**Exercise description**:
Would you reproduce exactly the lines below from the one holding "1: (38, 200, 2.34)" through the one holding "39: (287, 73, 2.96)", inclusive, and no others?

**Excerpted data**:

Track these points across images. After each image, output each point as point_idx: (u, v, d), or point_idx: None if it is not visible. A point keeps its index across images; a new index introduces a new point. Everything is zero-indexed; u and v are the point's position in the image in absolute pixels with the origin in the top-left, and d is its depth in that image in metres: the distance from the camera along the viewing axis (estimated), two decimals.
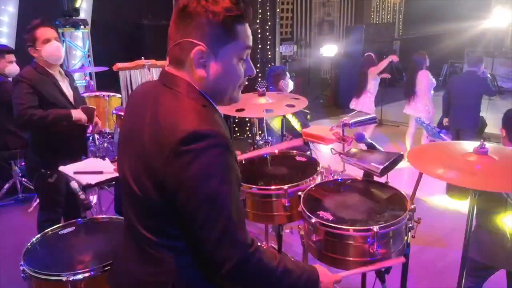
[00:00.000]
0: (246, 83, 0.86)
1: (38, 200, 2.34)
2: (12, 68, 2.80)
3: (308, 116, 3.04)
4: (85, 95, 3.03)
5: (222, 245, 0.71)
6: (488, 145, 1.14)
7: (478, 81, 3.57)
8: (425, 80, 3.82)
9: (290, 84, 2.93)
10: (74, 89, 2.12)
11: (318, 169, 1.59)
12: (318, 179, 1.56)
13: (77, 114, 1.97)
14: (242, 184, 0.91)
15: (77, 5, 3.90)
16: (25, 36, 1.94)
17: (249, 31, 0.81)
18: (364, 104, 4.10)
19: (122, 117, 0.93)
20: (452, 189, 1.59)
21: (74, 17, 3.96)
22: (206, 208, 0.70)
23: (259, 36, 5.02)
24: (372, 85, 4.13)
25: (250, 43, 0.82)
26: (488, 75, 4.03)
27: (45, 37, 1.91)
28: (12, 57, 2.85)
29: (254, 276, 0.76)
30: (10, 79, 2.79)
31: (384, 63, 4.07)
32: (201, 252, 0.74)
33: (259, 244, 0.76)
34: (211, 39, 0.76)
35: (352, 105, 4.25)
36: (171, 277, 0.81)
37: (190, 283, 0.82)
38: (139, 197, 0.80)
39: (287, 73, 2.96)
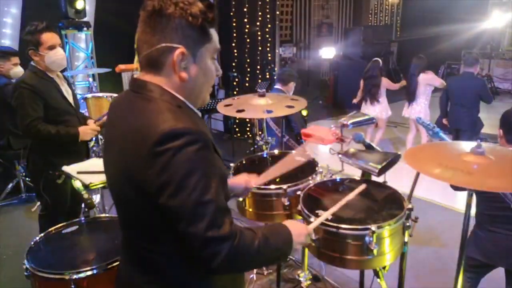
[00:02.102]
0: (214, 84, 0.90)
1: (39, 203, 2.32)
2: (17, 71, 2.81)
3: (305, 112, 3.07)
4: (88, 96, 3.05)
5: (209, 241, 0.70)
6: (485, 145, 1.16)
7: (475, 82, 3.61)
8: (435, 80, 3.88)
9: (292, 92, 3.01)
10: (72, 91, 2.12)
11: (317, 169, 1.61)
12: (317, 179, 1.58)
13: (84, 134, 1.98)
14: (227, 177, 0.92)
15: (78, 7, 3.91)
16: (27, 38, 1.89)
17: (217, 35, 0.83)
18: (382, 110, 4.11)
19: (105, 127, 0.94)
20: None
21: (76, 19, 3.98)
22: (190, 205, 0.69)
23: (259, 38, 5.05)
24: (384, 93, 4.15)
25: (218, 45, 0.84)
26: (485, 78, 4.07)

**Task response**:
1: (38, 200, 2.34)
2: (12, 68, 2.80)
3: (308, 116, 3.04)
4: (85, 95, 3.03)
5: (222, 245, 0.71)
6: (488, 145, 1.14)
7: (478, 81, 3.57)
8: (425, 80, 3.82)
9: (290, 84, 2.93)
10: (74, 89, 2.12)
11: (318, 169, 1.59)
12: (318, 179, 1.56)
13: (77, 114, 1.97)
14: (242, 184, 0.91)
15: (77, 5, 3.90)
16: (25, 36, 1.94)
17: (249, 31, 0.81)
18: (364, 104, 4.10)
19: (122, 117, 0.93)
20: (452, 189, 1.59)
21: (74, 17, 3.96)
22: (206, 208, 0.70)
23: (259, 36, 5.02)
24: (372, 85, 4.13)
25: (250, 43, 0.82)
26: (488, 75, 4.03)
27: (45, 37, 1.91)
28: (12, 57, 2.85)
29: (254, 276, 0.76)
30: (10, 79, 2.79)
31: (384, 63, 4.07)
32: (201, 252, 0.74)
33: (259, 244, 0.76)
34: (211, 39, 0.76)
35: (352, 105, 4.25)
36: (171, 277, 0.81)
37: (190, 283, 0.82)
38: (139, 197, 0.80)
39: (287, 73, 2.96)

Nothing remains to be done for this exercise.